Filling up the DagBag from /dev/null
Joao Da Silva
@jsilva
Hi, I am looking at the docs in https://airflow.apache.org/docs/stable/executor/celery.html and the section with Workers –> DAG files - Reveal the DAG structure and execute the tasks and I would like to know if workers can handle serialised Dags as well ? thanks
Marwane Bel-lahcen
@bellahcenmarwane
hello
i get this error
File "/usr/lib/python3.6/socket.py", line 745, in getaddrinfo
for res in _socket.getaddrinfo(host, port, family, type, proto, flags):
socket.gaierror: [Errno -2] Name or service not known
for sending mail
Ash Berlin-Taylor
@ashb
@jsilva No, workers don't currently operator on serialized dags, they still need the real dag files to work against.
We can't serialize custom operators, and nor (reliably) serialize callbacks or code for PythonOperator, so we took the decision to not change how the workers operate right now
Joao Da Silva
@jsilva
@ashb thank you
dvirgiln
@dvirgiln

Hi,

If I deploy Airflow with Authentication:

  AIRFLOW__WEBSERVER__RBAC: True
  AIRFLOW__WEBSERVER__AUTHENTICATE: True

I receive an error:

DAG "as400_csv_daily" seems to be missing.

This error disappear if I set this variable:

AIRFLOW__CORE__STORE_SERIALIZED_DAGS: True

But then the problem is in the scheduler when the Kubernetes worker has to execute a dag:

ModuleNotFoundError: No module named 'dns_operators'

This dns_operators is a python folder inside of the project.

Any idea?

dvirgiln
@dvirgiln

@ashb could be because of the serialized dags?? As I am using a custom operator in a Kubernetes Executor.

I imagine that the better would be not to serialise the dags, but then the authentication fails

Ash Berlin-Taylor
@ashb
Serialisation only affects webserver - executors and scheduler still use dag files
Problem sounds like the missing module
dvirgiln
@dvirgiln

Thanks @ashb, you have helped me a lot just to discard scenarios. In this case the problem is coming with custom modules that are defined inside of the dags folder.

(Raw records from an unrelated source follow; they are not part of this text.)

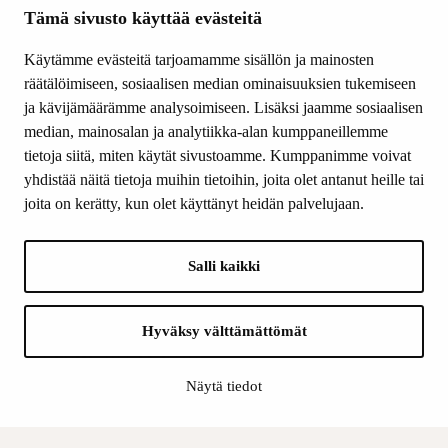
Ajankohtaista
Tämä sivusto käyttää evästeitä
Tiede & Taide
Käytämme evästeitä tarjoamamme sisällön ja mainosten
Yhteystiedot
räätälöimiseen, sosiaalisen median ominaisuuksien tukemiseen
ja kävijämäärämme analysoimiseen. Lisäksi jaamme sosiaalisen
median, mainosalan ja analytiikka-alan kumppaneillemme
SEURAA MEITÄ
tietoja siitä, miten käytät sivustoamme. Kumppanimme voivat
Facebook
yhdistää näitä tietoja muihin tietoihin, joita olet antanut heille tai
Instagram
joita on kerätty, kun olet käyttänyt heidän palvelujaan.
Youtube
LinkedIn
Salli kaikki
INFO
Hyväksy välttämättömät
Suomen Kulttuurirahasto:
Laskutusosoite
Näytä tiedot
Tietosuoja
Kannatusyhdistys:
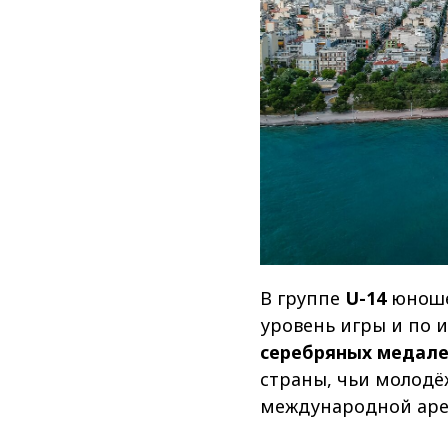
В группе
U-14
юноше
уровень игры и по 
серебряных медал
страны, чьи молодё
международной аре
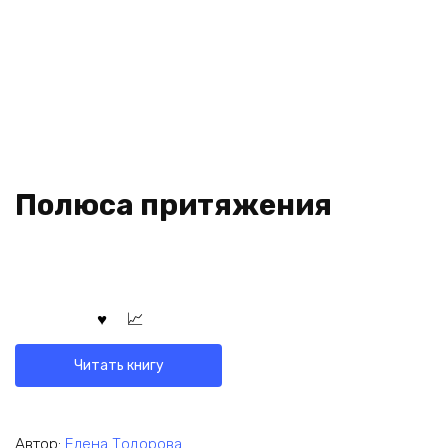
Полюса притяжения
Читать книгу
Автор:
Елена Тодорова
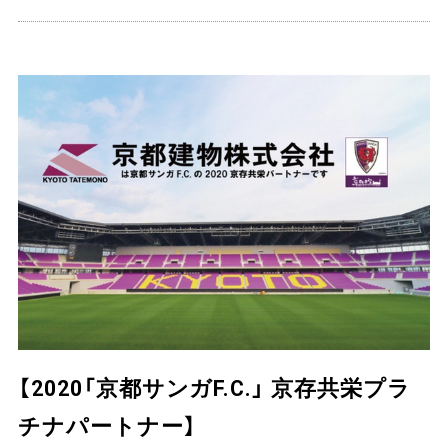
【2020「京都サンガF.C.」 京存共栄プラ
チナパートナー】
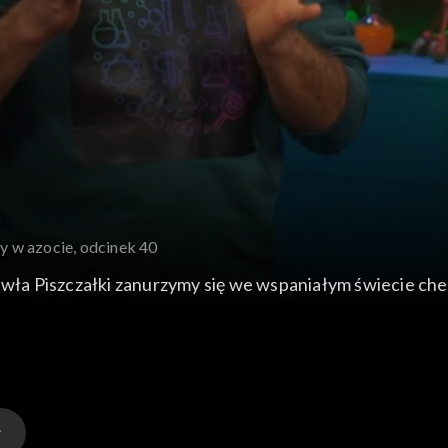
y w azocie, odcinek 40
ła Piszczałki zanurzymy się we wspaniałym świecie ch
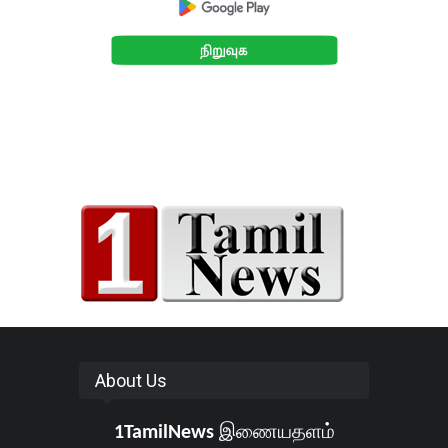
About Us
1TamilNews
இணையதளம்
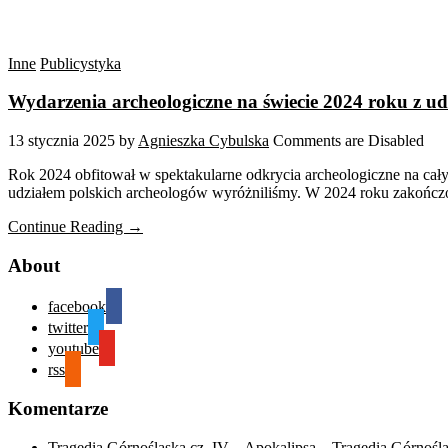
Inne
Publicystyka
Wydarzenia archeologiczne na świecie 2024 roku z u
13 stycznia 2025
by
Agnieszka Cybulska
Comments are Disabled
Rok 2024 obfitował w spektakularne odkrycia archeologiczne na cały
udziałem polskich archeologów wyróżniliśmy. W 2024 roku zakończo
Continue Reading →
About
facebook
twitter
youtube
rss
Komentarze
Tragedia Górnośląska cz. IV – Apokalipsa – Tragedia Górnośl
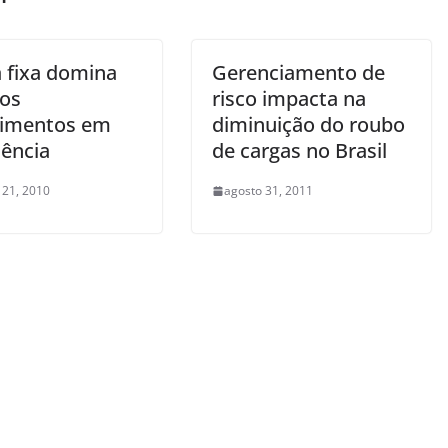
 fixa domina
Gerenciamento de
os
risco impacta na
timentos em
diminuição do roubo
dência
de cargas no Brasil
 21, 2010
agosto 31, 2011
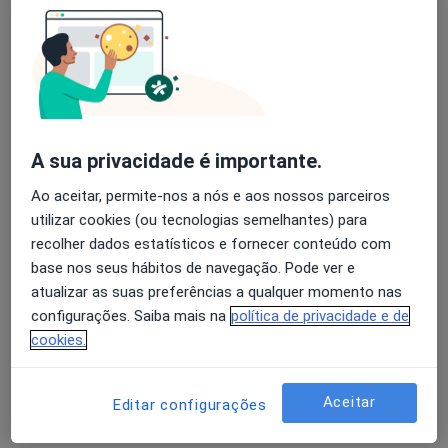
Vasco Marques
Avaliação dos usuários: 4,6 na Play Store e 4,2 na
Cardiologista
Apple
Faro
A sua privacidade é importante.
Luis Moura
Ao aceitar, permite-nos a nós e aos nossos parceiros
Cardiologista
utilizar cookies (ou tecnologias semelhantes) para
Porto
recolher dados estatísticos e fornecer conteúdo com
base nos seus hábitos de navegação. Pode ver e
atualizar as suas preferências a qualquer momento nas
Manuel Nogueira Silva
configurações. Saiba mais na
política de privacidade e de
cookies.
Cardiologista
Lisboa
Aceitar
Editar configurações
Ruben Ramos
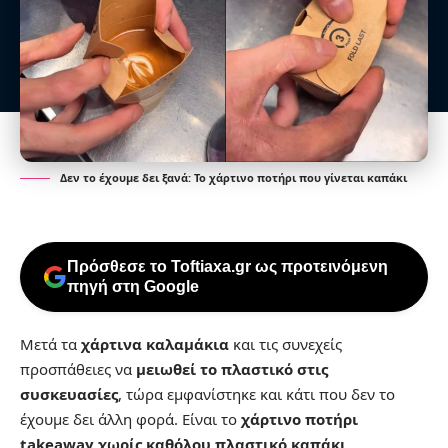
Δεν το έχουμε δει ξανά: Το χάρτινο ποτήρι που γίνεται καπάκι
Πρόσθεσε το Toftiaxa.gr ως προτεινόμενη
πηγή στη Google
Μετά τα
χάρτινα καλαμάκια
και τις συνεχείς
προσπάθειες να
μειωθεί το πλαστικό στις
συσκευασίες
, τώρα εμφανίστηκε και κάτι που δεν το
έχουμε δει άλλη φορά. Είναι το
χάρτινο ποτήρι
takeaway χωρίς καθόλου πλαστικό καπάκι
.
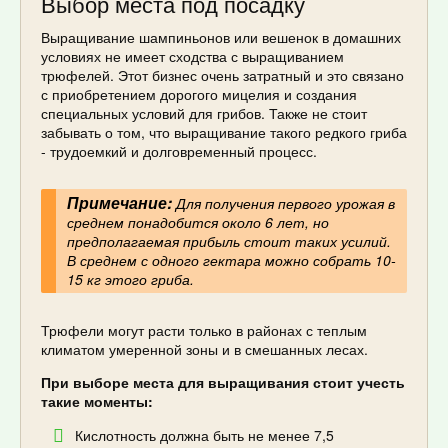
Выбор места под посадку
Выращивание шампиньонов или вешенок в домашних
условиях не имеет сходства с выращиванием
трюфелей. Этот бизнес очень затратный и это связано
с приобретением дорогого мицелия и создания
специальных условий для грибов. Также не стоит
забывать о том, что выращивание такого редкого гриба
- трудоемкий и долговременный процесс.
Примечание:
Для получения первого урожая в
среднем понадобится около 6 лет, но
предполагаемая прибыль стоит таких усилий.
В среднем с одного гектара можно собрать 10-
15 кг этого гриба.
Трюфели могут расти только в районах с теплым
климатом умеренной зоны и в смешанных лесах.
При выборе места для выращивания стоит учесть
такие моменты:
Кислотность должна быть не менее 7,5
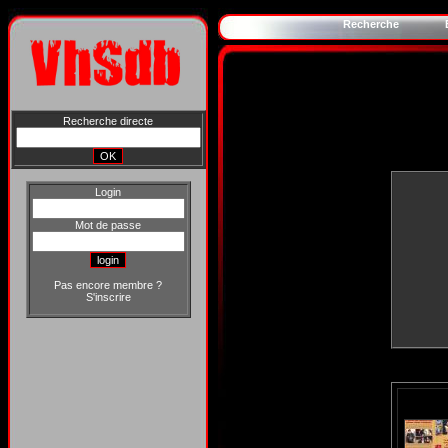
Recherche
Recherche directe
Login
Mot de passe
Pas encore membre ?
S'inscrire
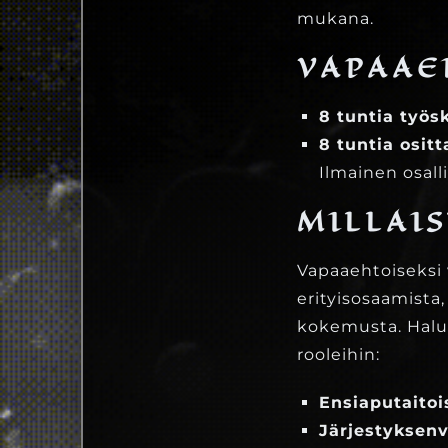
mukana.
VAPAAE
8 tuntia työ
8 tuntia osit
Ilmainen osal
MILLAI
Vapaaehtoiseksi 
erityisosaamista,
kokemusta. Halu
rooleihin:
Ensiaputaitoi
Järjestyksenv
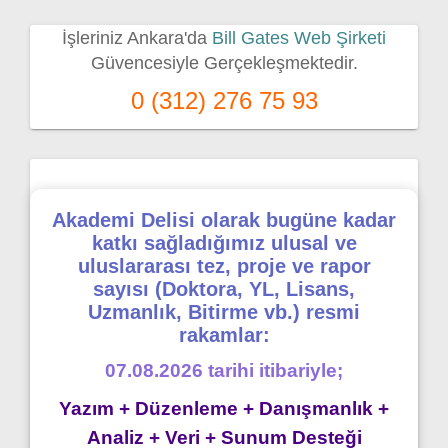
İşleriniz Ankara'da
Bill Gates Web Şirketi
Güvencesiyle Gerçekleşmektedir.
0 (312) 276 75 93
Akademi Delisi olarak bugüne kadar
katkı sağladığımız ulusal ve
uluslararası tez, proje ve rapor
sayısı (Doktora, YL, Lisans,
Uzmanlık, Bitirme vb.) resmi
rakamlar:
07.08.2026 tarihi itibariyle;
Yazım + Düzenleme + Danışmanlık +
Analiz + Veri + Sunum Desteği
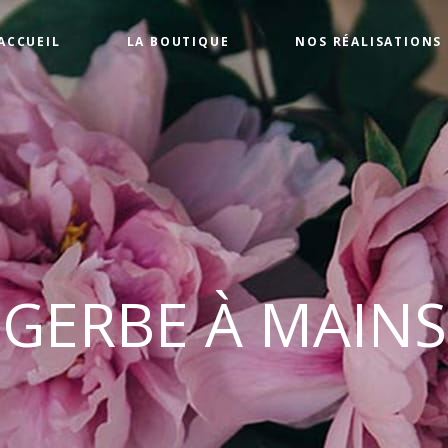
ACCUEIL
LA BOUTIQUE
NOS RÉALISATIONS
GERBE À MAINS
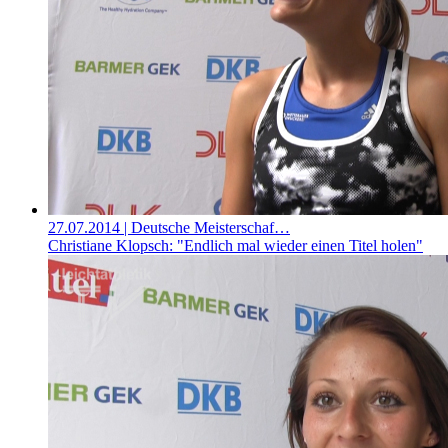
27.07.2014
| Deutsche Meisterschaf…
Christiane Klopsch: "Endlich mal wieder einen Titel holen"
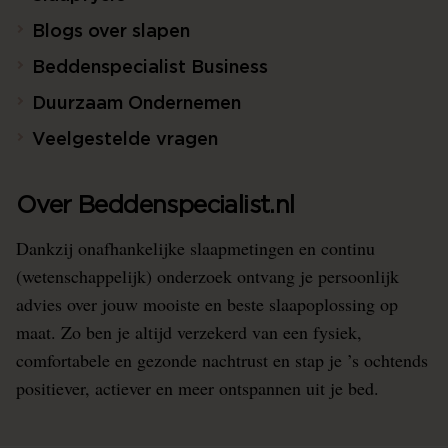
Blogs over slapen
Beddenspecialist Business
Duurzaam Ondernemen
Veelgestelde vragen
Over Beddenspecialist.nl
Dankzij onafhankelijke slaapmetingen en continu
(wetenschappelijk) onderzoek ontvang je persoonlijk
advies over jouw mooiste en beste slaapoplossing op
maat. Zo ben je altijd verzekerd van een fysiek,
comfortabele en gezonde nachtrust en stap je ’s ochtends
positiever, actiever en meer ontspannen uit je bed.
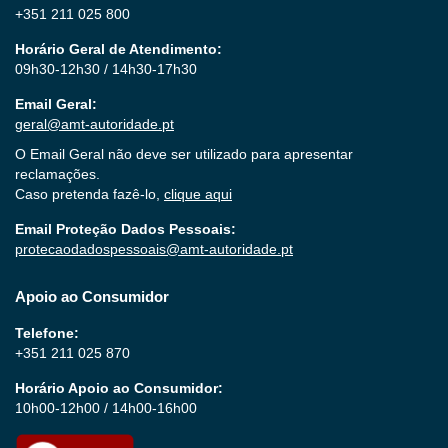
+351 211 025 800
Horário Geral de Atendimento:
09h30-12h30 / 14h30-17h30
Email Geral:
geral@amt-autoridade.pt
O Email Geral não deve ser utilizado para apresentar
reclamações.
Caso pretenda fazê-lo,
clique aqui
Email Proteção Dados Pessoais:
protecaodadospessoais@amt-autoridade.pt
Apoio ao Consumidor
Telefone:
+351 211 025 870
Horário Apoio ao Consumidor:
10h00-12h00 / 14h00-16h00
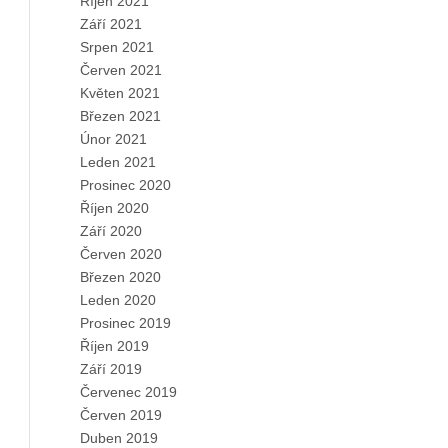
Říjen 2021
Září 2021
Srpen 2021
Červen 2021
Květen 2021
Březen 2021
Únor 2021
Leden 2021
Prosinec 2020
Říjen 2020
Září 2020
Červen 2020
Březen 2020
Leden 2020
Prosinec 2019
Říjen 2019
Září 2019
Červenec 2019
Červen 2019
Duben 2019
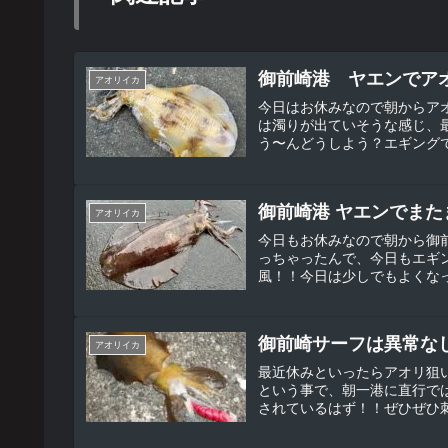
御前崎港 ヤエンでアオリ
アオリイカ
今日はお休みなので朝からア
は濁りが出ていそうな感じ、
う〜んどうしよう？エギングで
御前崎港 ヤエンでまたま
アオリイカ
今日もお休みなので朝から御
っちゃったんで、今日もエギ
風！！今日は少しでもよくなっ
御前崎サーフは異常な
アオリイカ
最近休みといったらアオリ狙
という事で、朝一港に直行で
されているはず！！ぜひぜひ刺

The Dag execution works fine when everything is deployed in a standalone version or from docker, but using the Kubernetes executor it happens:

  1. It works fine for a simple Dag that uses BashOperators.
  2. It does not work with custom modules that are embedded in the dags folder.

When the dag is being sent to the worker, it is being send just the python file that contains the dag, or it is being sent all the dags folder?

This is the Kubernetes configuration I set for the workers:

      worker_container_repository = apache/airflow
      worker_container_tag = 1.10.10-python3.7
      worker_container_image_pull_policy = IfNotPresent
dvirgiln
@dvirgiln

What I noticed, and I think is part of the problem is this log:

[2020-06-29 17:48:47,124] {dagbag.py:396} INFO - Filling up the DagBag from /git/dags/dags/isa_store_zoning_daily.py

Why the dagbag is being filled up with the specific dag, and not from /git/dags/dags/

in the scheduler config:
dags_folder = /git/dags/dags
Sri-nidhi
@Sri-nidhi
I have a plugin registered with airflow. Even after removing the plugin script from the plugins folder, its still available. How to deregister or remove the necessary dependencies of a plugin. Even after removing all contents, it still gets the data from pycache folder( inspite of removing it)
Joao Da Silva
@jsilva
Hello, I'm using the remote logging option with remote_base_log_folder storing the log files on S3. This adds the logs to S3 but does not remove them locally. I guess I was wondering how other people are dealing with large amount of log files filling up their disks in production. Any tips please ?
simisoz
@simisoz
Ho to fix the error fom production docker imagesModuleNotFoundError: No module named 'airflow.providers'
@alltej
@llntjn_twitter
I have Admin role in Airflow. Recently, I just noticed that I cannot pause/unpause a DAG in the Airflow UI. I am using v 1.10.10.
1 reply
I can pause or unpause it using the airflow cli.